Task directions – Retype the forum thread below about warm-up time and oil viscosity, word for word and in full.

START Text provided

Factors that can affect warming up time

Originally Posted by OVERKILL
Originally Posted by OilUzer
Originally Posted by PimTac
So a 5w is thicker than a 0w? I'm having difficulty grasping this.


5W will have higher viscosity (cSt) relative to a 0W at cold(er) temperatures ... Since we are talking about cold start/operation and before the oil has reached nominal operating temperatures.


Not always, it depends on what temperature you are looking at. M1 0w-40 is heavier than any GF-5 5w-30 at all temperatures much above where the W-rating is tested, at temperature at which very few people here will be starting their vehicle.


I assume it depends on the oil family or a specific temperature or maybe x40 vs. x30 or the base oil can play a role ... Maybe it can't be generalized to include all oils and all "cold" temperatures ... however i recently compared the viscosity of several xW30 (x=0,5,10) in the same oil family and near freezing and the 10W's had higher viscosity that the 5W's and the 5W's had higher viscosity than the 0W's.
 
Originally Posted by OilUzer
Originally Posted by OVERKILL
Originally Posted by OilUzer
Originally Posted by PimTac
So a 5w is thicker than a 0w? I'm having difficulty grasping this.


5W will have higher viscosity (cSt) relative to a 0W at cold(er) temperatures ... Since we are talking about cold start/operation and before the oil has reached nominal operating temperatures.


Not always, it depends on what temperature you are looking at. M1 0w-40 is heavier than any GF-5 5w-30 at all temperatures much above where the W-rating is tested, at temperature at which very few people here will be starting their vehicle.


I assume it depends on the oil family or a specific temperature or maybe x40 vs. x30 or the base oil can play a role ... Maybe it can't be generalized to include all oils and all "cold" temperatures ... however i recently compared the viscosity of several xW30 (x=0,5,10) in the same oil family and near freezing and the 10W's had higher viscosity that the 5W's and the 5W's had higher viscosity than the 0W's.

END Text provided
START Given records

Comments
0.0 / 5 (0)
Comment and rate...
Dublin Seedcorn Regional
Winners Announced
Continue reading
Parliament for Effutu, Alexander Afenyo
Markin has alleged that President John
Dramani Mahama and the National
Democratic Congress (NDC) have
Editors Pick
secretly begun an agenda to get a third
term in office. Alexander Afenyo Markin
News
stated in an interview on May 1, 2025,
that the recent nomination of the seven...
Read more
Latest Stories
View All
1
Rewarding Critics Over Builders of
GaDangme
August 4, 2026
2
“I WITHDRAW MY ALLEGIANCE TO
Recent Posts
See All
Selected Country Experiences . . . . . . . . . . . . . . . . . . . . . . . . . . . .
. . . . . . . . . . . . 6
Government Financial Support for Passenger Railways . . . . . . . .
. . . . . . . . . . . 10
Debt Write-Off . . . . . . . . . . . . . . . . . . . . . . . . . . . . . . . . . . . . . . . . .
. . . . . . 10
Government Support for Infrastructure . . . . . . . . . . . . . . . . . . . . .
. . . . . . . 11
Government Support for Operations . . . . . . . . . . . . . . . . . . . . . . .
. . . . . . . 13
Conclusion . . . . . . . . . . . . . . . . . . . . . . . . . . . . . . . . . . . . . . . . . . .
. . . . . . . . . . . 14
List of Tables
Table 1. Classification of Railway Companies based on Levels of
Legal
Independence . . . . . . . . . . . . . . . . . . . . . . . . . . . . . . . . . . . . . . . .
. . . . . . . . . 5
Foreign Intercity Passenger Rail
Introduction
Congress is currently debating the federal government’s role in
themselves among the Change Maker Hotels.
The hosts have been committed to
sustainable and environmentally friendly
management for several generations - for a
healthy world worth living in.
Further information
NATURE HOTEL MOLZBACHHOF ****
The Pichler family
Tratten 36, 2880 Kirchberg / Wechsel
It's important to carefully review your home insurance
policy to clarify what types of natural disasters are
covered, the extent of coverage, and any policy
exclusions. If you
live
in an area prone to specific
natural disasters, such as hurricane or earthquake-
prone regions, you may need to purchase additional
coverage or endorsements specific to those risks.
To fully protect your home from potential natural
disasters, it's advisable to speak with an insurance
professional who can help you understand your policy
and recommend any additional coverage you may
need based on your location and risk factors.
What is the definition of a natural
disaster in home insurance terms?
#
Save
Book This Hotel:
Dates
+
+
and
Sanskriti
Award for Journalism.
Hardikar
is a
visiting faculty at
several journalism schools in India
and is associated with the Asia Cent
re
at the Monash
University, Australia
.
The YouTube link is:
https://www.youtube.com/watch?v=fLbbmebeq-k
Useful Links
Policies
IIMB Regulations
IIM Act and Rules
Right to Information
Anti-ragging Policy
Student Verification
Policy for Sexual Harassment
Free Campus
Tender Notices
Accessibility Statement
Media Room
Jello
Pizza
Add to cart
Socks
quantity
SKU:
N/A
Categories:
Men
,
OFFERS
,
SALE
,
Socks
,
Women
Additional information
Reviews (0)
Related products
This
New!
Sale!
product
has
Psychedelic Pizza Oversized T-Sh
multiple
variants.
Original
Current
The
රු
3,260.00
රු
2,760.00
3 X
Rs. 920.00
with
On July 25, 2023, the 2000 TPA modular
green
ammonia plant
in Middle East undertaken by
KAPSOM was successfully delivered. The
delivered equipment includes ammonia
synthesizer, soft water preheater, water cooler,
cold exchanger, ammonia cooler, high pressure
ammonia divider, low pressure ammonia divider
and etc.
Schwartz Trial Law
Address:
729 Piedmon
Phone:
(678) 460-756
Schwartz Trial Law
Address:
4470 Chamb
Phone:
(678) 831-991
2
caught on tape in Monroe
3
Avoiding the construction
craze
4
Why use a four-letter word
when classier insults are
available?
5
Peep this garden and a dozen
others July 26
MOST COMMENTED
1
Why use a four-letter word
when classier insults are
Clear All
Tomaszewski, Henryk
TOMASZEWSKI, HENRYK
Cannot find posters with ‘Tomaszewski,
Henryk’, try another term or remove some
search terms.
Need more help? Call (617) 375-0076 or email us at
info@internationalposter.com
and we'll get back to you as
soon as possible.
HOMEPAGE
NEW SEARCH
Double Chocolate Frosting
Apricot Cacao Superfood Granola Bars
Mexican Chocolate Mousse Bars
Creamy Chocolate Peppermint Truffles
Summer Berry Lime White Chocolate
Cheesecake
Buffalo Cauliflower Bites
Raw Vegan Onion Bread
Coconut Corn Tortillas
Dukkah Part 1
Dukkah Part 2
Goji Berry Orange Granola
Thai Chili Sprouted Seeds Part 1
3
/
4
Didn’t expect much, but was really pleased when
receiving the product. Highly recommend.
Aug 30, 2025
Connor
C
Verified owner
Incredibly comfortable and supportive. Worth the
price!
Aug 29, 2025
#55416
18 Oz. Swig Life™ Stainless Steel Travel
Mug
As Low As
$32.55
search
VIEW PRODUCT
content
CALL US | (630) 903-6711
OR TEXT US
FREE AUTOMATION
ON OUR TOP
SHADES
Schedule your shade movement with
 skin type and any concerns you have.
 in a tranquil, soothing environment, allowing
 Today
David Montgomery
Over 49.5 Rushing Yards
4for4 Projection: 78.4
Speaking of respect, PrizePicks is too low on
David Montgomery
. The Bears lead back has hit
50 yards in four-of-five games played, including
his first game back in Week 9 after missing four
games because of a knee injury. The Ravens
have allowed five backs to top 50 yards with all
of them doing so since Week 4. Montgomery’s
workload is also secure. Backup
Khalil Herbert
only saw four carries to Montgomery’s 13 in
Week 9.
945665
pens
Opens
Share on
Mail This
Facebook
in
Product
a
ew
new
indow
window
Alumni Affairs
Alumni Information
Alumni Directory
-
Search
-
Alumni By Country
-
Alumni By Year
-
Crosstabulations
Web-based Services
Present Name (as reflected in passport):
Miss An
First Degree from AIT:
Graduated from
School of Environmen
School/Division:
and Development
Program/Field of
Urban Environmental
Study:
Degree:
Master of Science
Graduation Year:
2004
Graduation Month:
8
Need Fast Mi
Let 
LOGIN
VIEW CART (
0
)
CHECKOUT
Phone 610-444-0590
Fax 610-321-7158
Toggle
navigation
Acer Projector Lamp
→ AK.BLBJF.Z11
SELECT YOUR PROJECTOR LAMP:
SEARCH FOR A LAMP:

END Given records

Exercise response –
Factors that can affect warming up time

Originally Posted by OVERKILL
Originally Posted by OilUzer
Originally Posted by PimTac
So a 5w is thicker than a 0w? I'm having difficulty grasping this.


5W will have higher viscosity (cSt) relative to a 0W at cold(er) temperatures ... Since we are talking about cold start/operation and before the oil has reached nominal operating temperatures.


Not always, it depends on what temperature you are looking at. M1 0w-40 is heavier than any GF-5 5w-30 at all temperatures much above where the W-rating is tested, at temperature at which very few people here will be starting their vehicle.


I assume it depends on the oil family or a specific temperature or maybe x40 vs. x30 or the base oil can play a role ... Maybe it can't be generalized to include all oils and all "cold" temperatures ... however i recently compared the viscosity of several xW30 (x=0,5,10) in the same oil family and near freezing and the 10W's had higher viscosity that the 5W's and the 5W's had higher viscosity than the 0W's.
 
Originally Posted by OilUzer
Originally Posted by OVERKILL
Originally Posted by OilUzer
Originally Posted by PimTac
So a 5w is thicker than a 0w? I'm having difficulty grasping this.


5W will have higher viscosity (cSt) relative to a 0W at cold(er) temperatures ... Since we are talking about cold start/operation and before the oil has reached nominal operating temperatures.


Not always, it depends on what temperature you are looking at. M1 0w-40 is heavier than any GF-5 5w-30 at all temperatures much above where the W-rating is tested, at temperature at which very few people here will be starting their vehicle.


I assume it depends on the oil family or a specific temperature or maybe x40 vs. x30 or the base oil can play a role ... Maybe it can't be generalized to include all oils and all "cold" temperatures ... however i recently compared the viscosity of several xW30 (x=0,5,10) in the same oil family and near freezing and the 10W's had higher viscosity that the 5W's and the 5W's had higher viscosity than the 0W's.